We ate our picnic above Aston Ingham, just North of May Hill: our host at the nearby garden to which GOGG were invited had today received a load of wood from the trees being felled on its top. "What they should replace them with," he reflected, "is 100 wind turbines: it would become the most famous windfarm in the world."

Ken ran a successful garden centre business for many years: on selling it, like many in the same position, his emphasis switched from commerce to the environment. Besides making their own garden into a model of resilience, he and Ann, his wife, are powers behind Transition Newent. They are in the process of building an outside bread/pizza oven, intended to become a focus for weekly local community gatherings.

The pond is a bit small for a boat, but Ann recently made a coracle: it's covered with cowhide (and the cow's tail is preserved intact - like a bendy rudder).

Though he confessed to a sinful greenhouse full of non-organically grown tomatoes, Ken more than balances  things out with his composting, coppicing and comfrey: there's water harvesting, a willow temple and a meditation garden (with suitably restrained colour pallet). The wildflower meadow contains 57 species to the square metre. Onions and potatoes are on a four-year rotation - "no dig" in the larger section of the vegetable garden.

The last, Ken shares with the lovely Clare, a biodiversity expert with Natural England: her house lies adjacent.

An inspiring evening.

Saturday, 2 March 2013

JRI + GM



The John Ray Initiative Environment Conference today held my attention for only half its length, I'm afraid to say. "Progress or Problem? Responding to Genetically Modified Food and Crops" was the title.  "Some question whether this is even a debatable subject," its introducer warned. The first speaker, scientist Joe Perry of the EFSA, made out a good case for us to be there: a Christian and a risk assessor, he holds the firm view that GM is not productive of consequences of necessity outside God's will. And there is plenty to object in modern agriculture apart from GM. Organic farming is rarely enough. However, there was a sharp intake of breath around me when he asked, "Why shouldn't GM be integrated into organic agriculture?"

I hadn't really grasped the reason why GM product approval was so much quicker to obtain in North America than Europe: across the Atlantic there simply isn't the pattern of hedgerows and copses, the intermingling of villages with farmsteads. So what noisy local opposition is there likely to be to blanket spraying?

The JRI's Chair, John Weaver, spoke next, concentrating more on ethical and theological considerations. For a Baptist minister, he gave a surprising amount of credence to Catholic Social Teaching, especially its emphasis on nature as gift: it's not a reality to be left alone, but humanity is entrusted to evaluate and use it for the common good. The Catholic Church's overemphasis on the anthropocentric was let pass.
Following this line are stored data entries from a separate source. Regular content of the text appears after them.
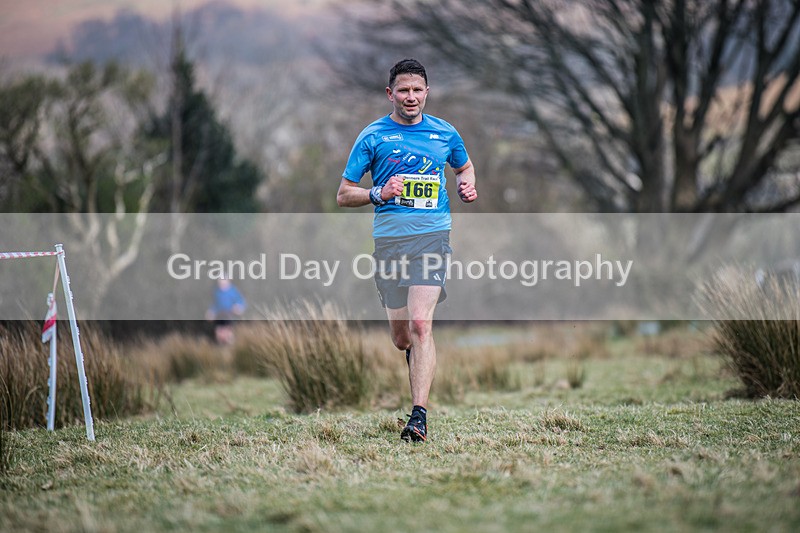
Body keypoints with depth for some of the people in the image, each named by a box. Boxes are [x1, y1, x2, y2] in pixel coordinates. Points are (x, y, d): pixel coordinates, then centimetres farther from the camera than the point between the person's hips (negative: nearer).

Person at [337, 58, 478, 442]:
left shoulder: (445, 134, 10)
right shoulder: (373, 136, 4)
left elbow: (464, 166, 31)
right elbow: (343, 196, 6)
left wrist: (467, 187, 8)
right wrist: (379, 193, -12)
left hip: (432, 236, -1)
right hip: (389, 239, 1)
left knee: (420, 324, -17)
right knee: (401, 336, 6)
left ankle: (419, 415, -17)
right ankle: (417, 355, 44)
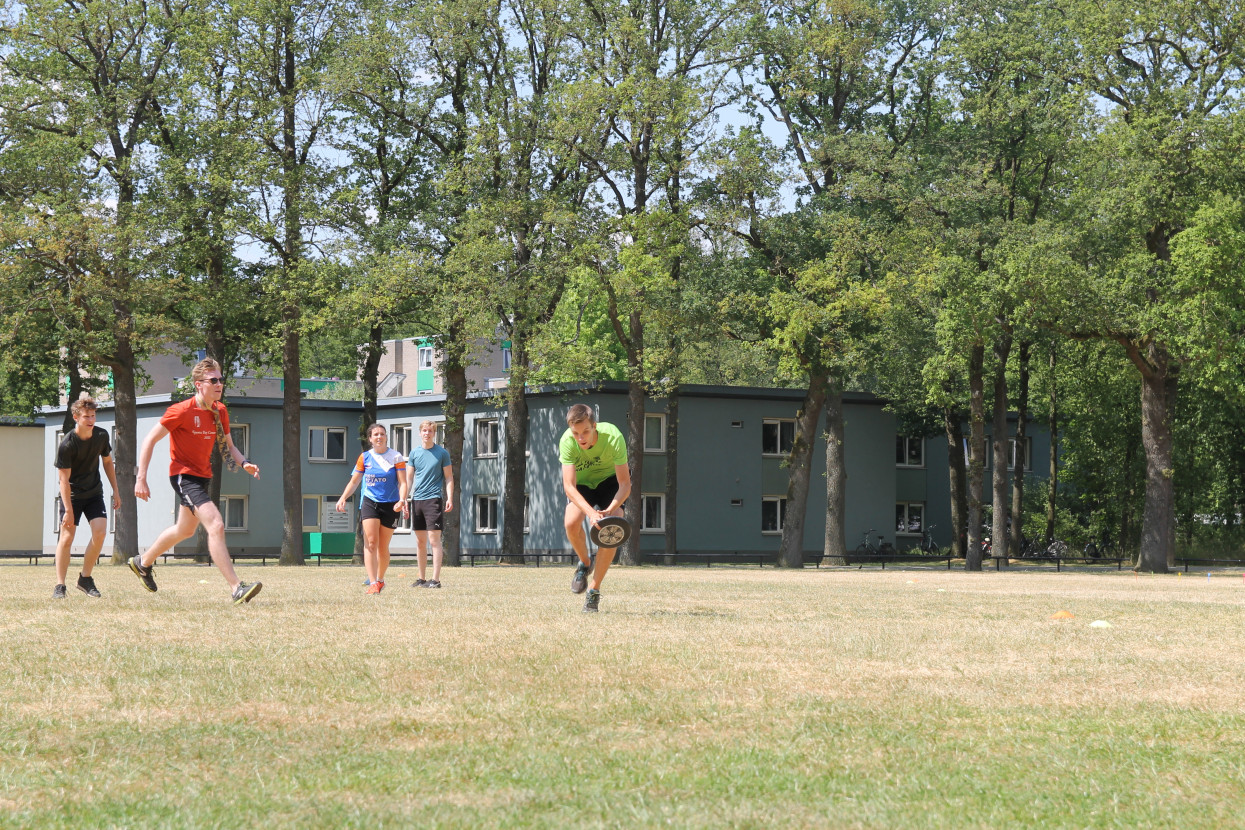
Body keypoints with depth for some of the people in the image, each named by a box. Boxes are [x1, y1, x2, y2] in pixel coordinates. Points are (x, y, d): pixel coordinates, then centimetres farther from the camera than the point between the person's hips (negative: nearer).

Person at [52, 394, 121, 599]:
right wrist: (68, 510, -21)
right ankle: (60, 586, 0)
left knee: (99, 531, -13)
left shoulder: (101, 435, -6)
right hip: (72, 495, -4)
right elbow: (64, 479, -18)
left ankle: (85, 578, 2)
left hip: (94, 493, 4)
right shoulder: (66, 445, -21)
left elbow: (107, 462, 11)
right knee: (66, 537, -8)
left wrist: (115, 491, 11)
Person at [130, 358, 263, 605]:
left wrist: (244, 463, -7)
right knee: (216, 526, -23)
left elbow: (228, 446, 15)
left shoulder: (220, 411, 3)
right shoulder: (182, 411, -18)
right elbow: (149, 440, -13)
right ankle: (236, 588, -27)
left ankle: (143, 562, 49)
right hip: (184, 475, -9)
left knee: (185, 530, 26)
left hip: (203, 476, 9)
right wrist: (141, 479, -17)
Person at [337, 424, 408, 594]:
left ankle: (380, 579, 26)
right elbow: (354, 481, 9)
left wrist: (402, 500, -24)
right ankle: (373, 583, -19)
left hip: (390, 506, -1)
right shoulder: (365, 457, 5)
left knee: (383, 547, 5)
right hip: (369, 503, 1)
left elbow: (402, 482, -7)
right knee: (370, 542, -14)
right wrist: (343, 498, -5)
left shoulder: (396, 457, -2)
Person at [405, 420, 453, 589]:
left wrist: (449, 498, -8)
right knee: (420, 541, 9)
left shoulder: (442, 453, 1)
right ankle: (421, 578, 15)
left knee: (434, 539, -9)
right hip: (416, 499, 4)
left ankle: (436, 579, -9)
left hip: (433, 500, -4)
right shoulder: (414, 453, 10)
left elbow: (449, 477, 3)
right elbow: (408, 478, 13)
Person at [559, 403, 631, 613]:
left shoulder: (613, 437, -35)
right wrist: (591, 513, -51)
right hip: (581, 481, 1)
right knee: (571, 522, -25)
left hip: (610, 479, -1)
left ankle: (594, 589, -6)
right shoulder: (567, 442, -32)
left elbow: (625, 485, -31)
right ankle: (585, 563, 7)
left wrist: (610, 510, -49)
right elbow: (569, 486, -35)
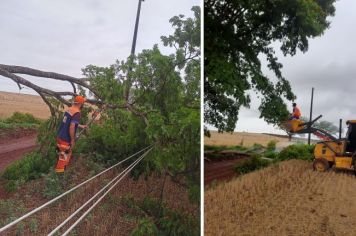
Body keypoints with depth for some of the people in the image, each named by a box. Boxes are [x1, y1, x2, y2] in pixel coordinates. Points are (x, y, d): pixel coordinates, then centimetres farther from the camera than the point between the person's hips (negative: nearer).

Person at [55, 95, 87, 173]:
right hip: (65, 140, -9)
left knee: (63, 157, 23)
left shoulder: (69, 109, 8)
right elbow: (72, 127, -28)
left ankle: (59, 171, 36)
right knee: (64, 158, 4)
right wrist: (73, 140, -18)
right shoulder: (77, 113, -19)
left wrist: (81, 126, 33)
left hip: (60, 137, 9)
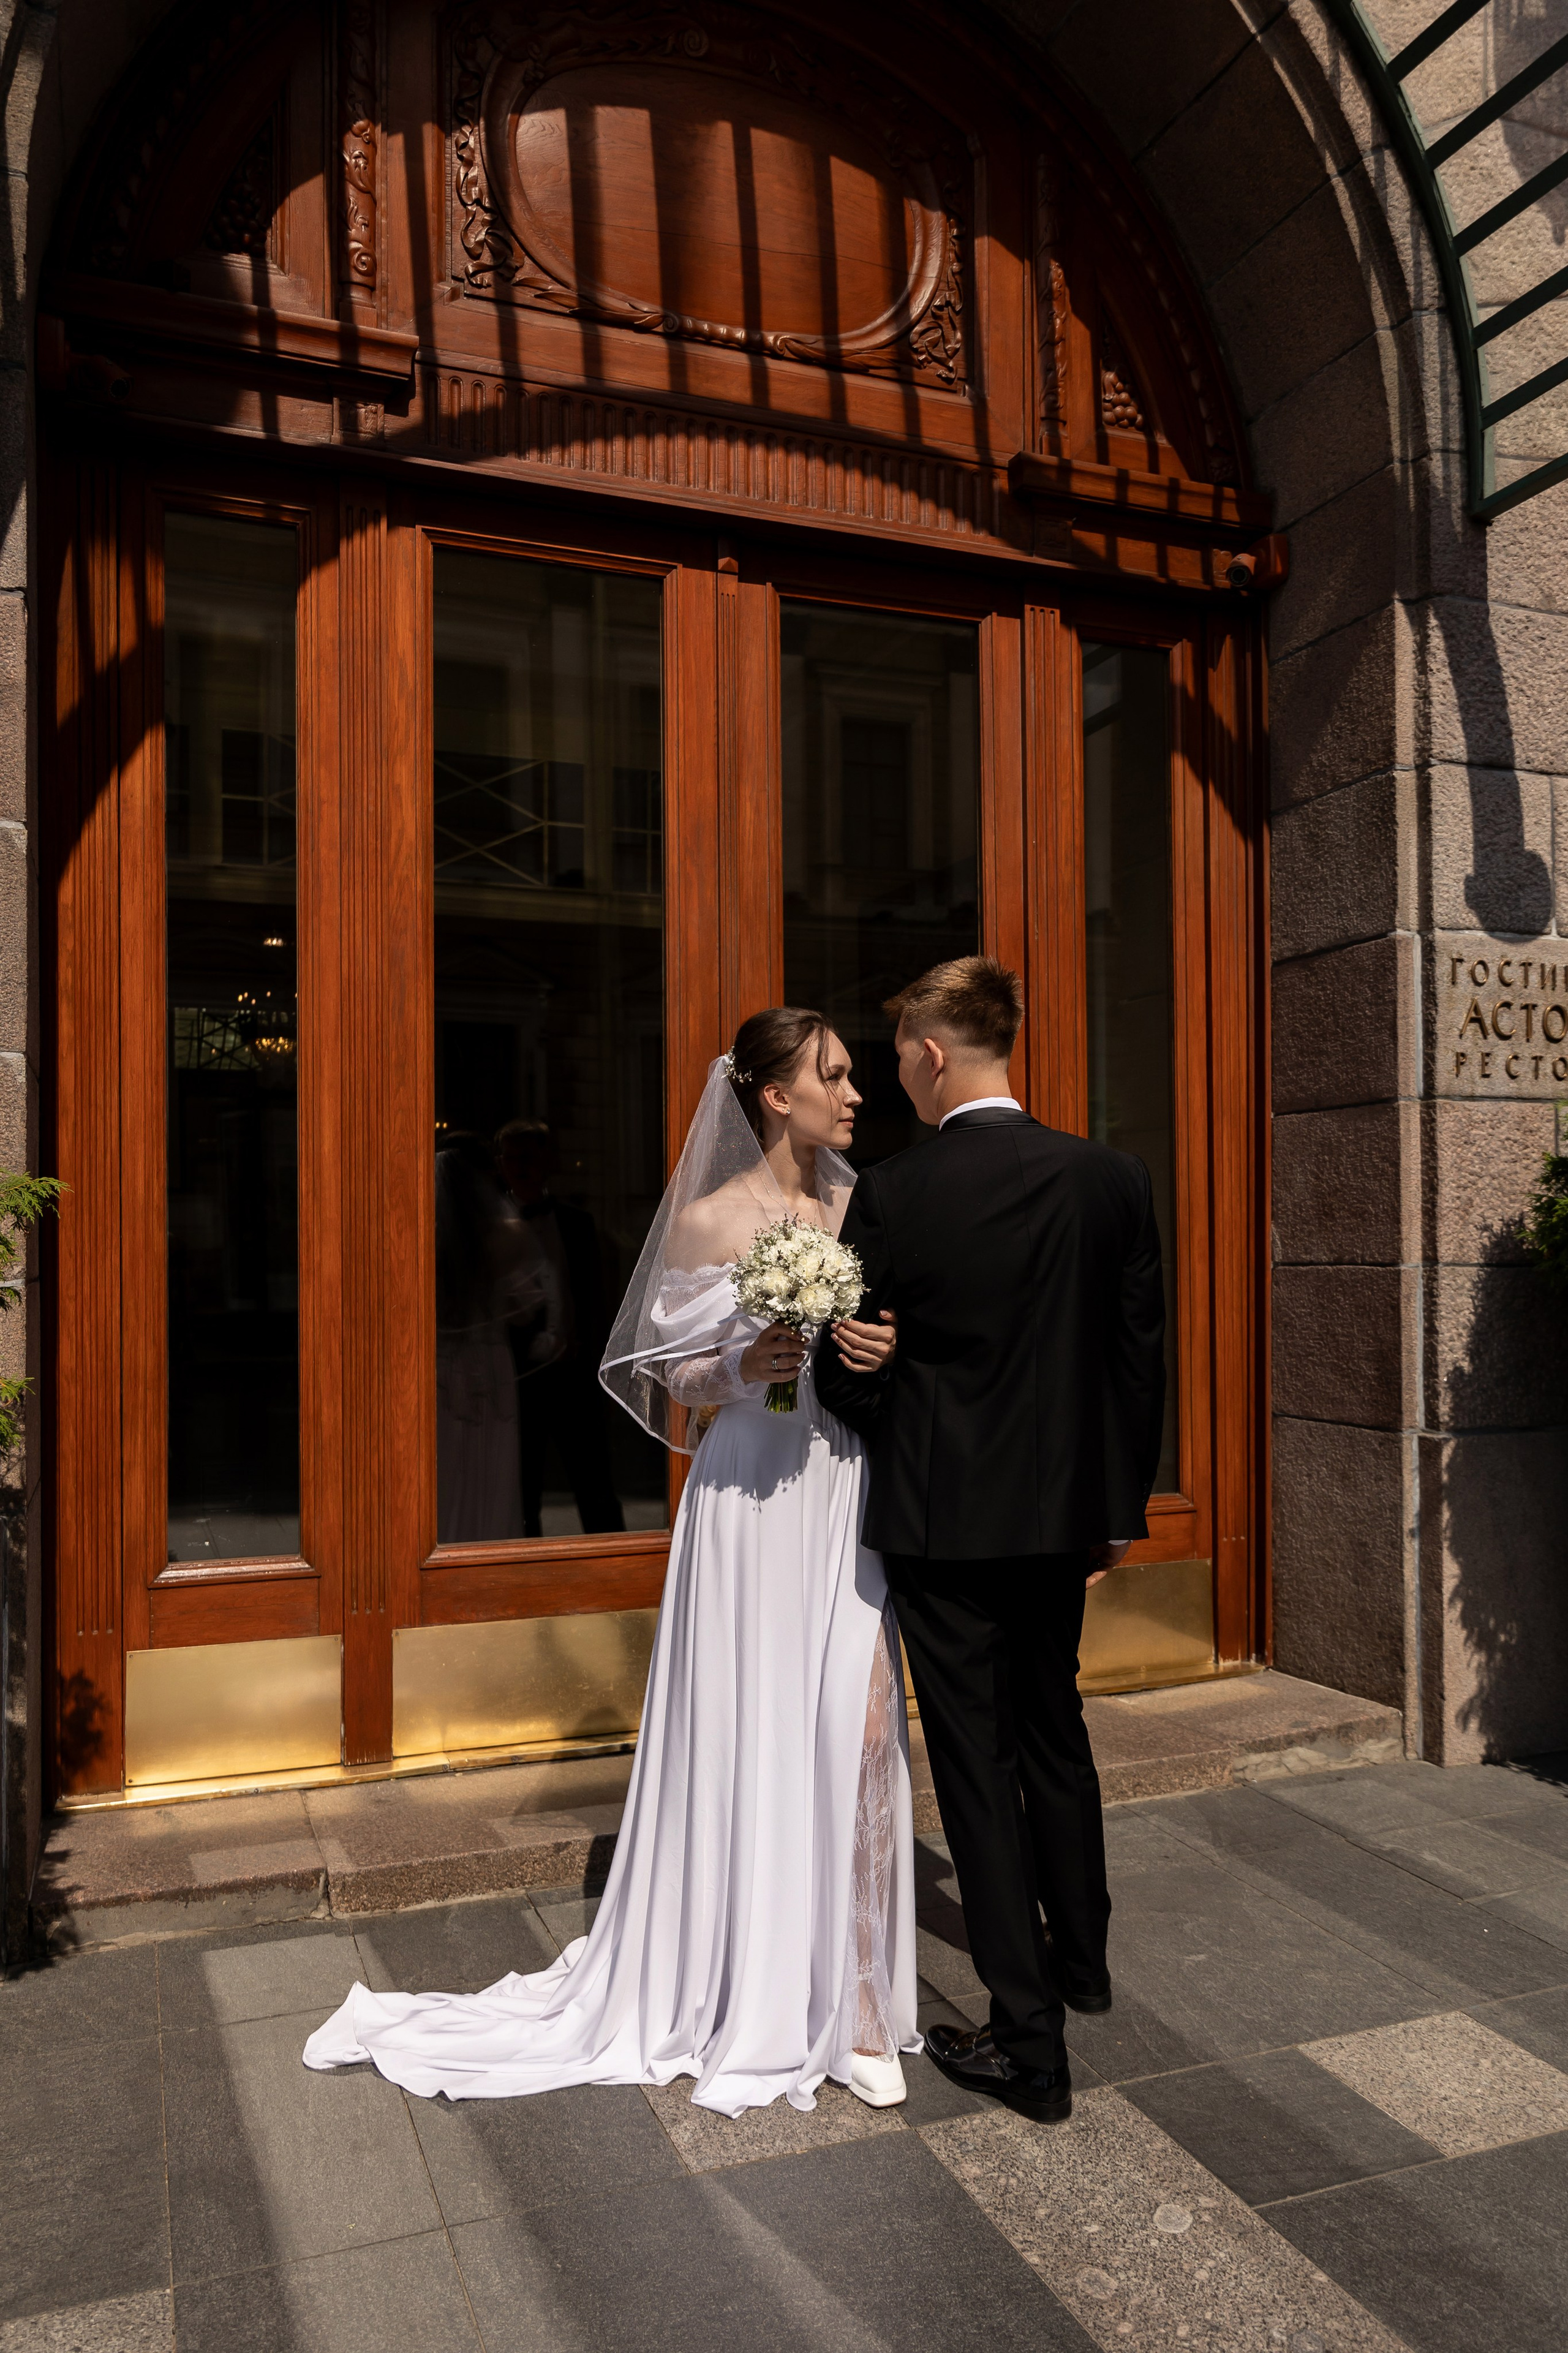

The supersize butterfly model in my photograph indicates perhaps which side some of the students of our hosts Redcliffe College, Gloucester were on in this GM debate.

Tuesday, 19 July 2011

Gloucestershire Organic Gardeners


We took our macs with us to Poulton this evening, for a garden visit organised by the Gloucestershire Organic Gardening Group (GOGG) of which I am a somewhat passive member. In fact, it turned out fine, and indeed there was a memorable sunset over the Vale as we returned via Leckhampton Hill. Mike and Stella's one-third of an acre back garden is only lacking in one thing: a lawn. For this there is absolutely no space. But it is crammed with cultivation of every other kind, raised beds jam packed with brassicas, carrots and leeks; a greenhouse full of tomatoes, peppers, grapes etc. and room for dozens of different clematis and even the odd sunflower (as shown here).